I suppose it all started with piano lessons. After a stint in childhood, I started them up again when my son, at eight, started his - as a way of supporting and encouraging his efforts, but mostly just because I wanted to. What I found, to my surprise, was that the hours practicing scales and tunes actually enhanced my writing efforts - rather than one taking time and creative energy away from the other, I found the opposite to be true: one enhanced the other.

Or maybe it started with my sister's ceramic sculptures, and seeing how each abstract object she created had its source, its inspiration, in something from the natural world. Once I went to visit her in West Virginia, and she showed me a small piece of driftwood on her shelf. "You gave me this," she said, "and I've used it many times as a template for my sculptures." It was a revelation to me. But of course art is inspired by the natural world. It is all around us. It is us.

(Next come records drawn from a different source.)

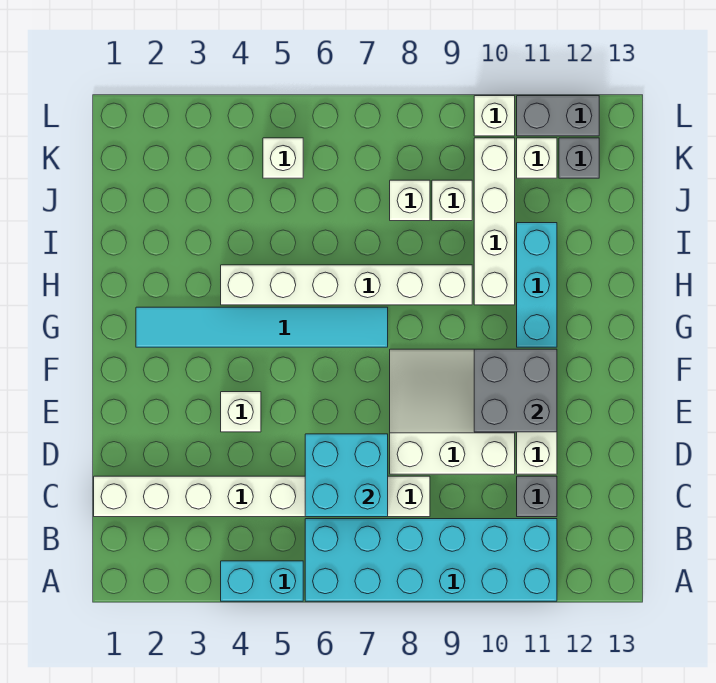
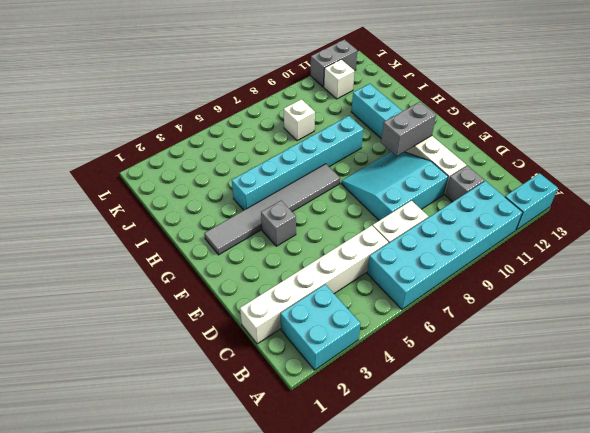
cyan 1x2 brick [221,561,303,601] -> cyan 1x2 brick moved to [505,173,558,230]
cyan 2x2 brick [305,434,388,517] -> cyan 2x2 brick moved to [280,284,361,370]
white 3x3 slope [390,349,515,474] -> cyan 3x3 slope [341,152,448,220]
white 1x1 brick [221,392,261,432] -> none
grey 2x2 brick [474,349,557,432] -> grey 1x2 brick [381,102,436,156]
cyan 1x6 tile [136,307,388,347] -> grey 1x6 tile [204,164,340,255]
white 1x6 brick [221,265,472,305] -> cyan 1x6 brick [232,116,363,210]
white 1x4 brick [474,138,515,305] -> none
white 1x1 brick [432,180,472,221] -> none
white 1x1 brick [263,138,303,178] -> none
grey 1x1 brick [559,138,599,178] -> grey 1x1 brick moved to [261,201,296,246]
white 1x1 brick [474,96,515,136] -> none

So this blog explores that, and goes another step beyond, into what this connection and inspiration moves us to do beyond the art. For this I'll turn to such organizations as Artists for Nature and the Cape Farewell Project, which incidently inspired Ian McEwan's novel Solar. I'll also interview artists, such as Rika Mouw, whose art is inspired by nature and dedicated to protecting it.
 
Inspiration is all around us.
 

Wednesday, February 13, 2013

Van Gogh.


“It isn’t the language of painters so much as the language of nature that one should heed.”
I’ve been carrying this quote around for years as a reminder of where our inspiration as artists comes from. And not just inspiration, but also instruction. The language of nature, and how to hear it, heed it.

Here. We. Go.

So – here’s where I explain why I’m starting this blog, and what I hope it will be. Here’s the vision: a confluence of artists – writers, painters, musicians, sculptors, dancers, poets, quilters – whose themes, inspirations, concerns, and deep bedrock sources and grounding come from the natural world. Everything I write has as its inspiration the wild, chaotic, mysterious, and wondrous natural world. And the more I get to know other artists, the more I see how that’s true for so many of us. Here’s a place, then, for the conversation about this intersection between the creative spark within us and the inspiring world outside us. How does it manifest? How does it inform us? And now faced with environmental degradation at every turn, this threat to the very font of our inspiration, what then do we do? How does this shape our art? Big questions, but I’ve a running list of lots of amazing artists and groups who tackle these questions, whether or not they do so consciously. Let the conversation begin.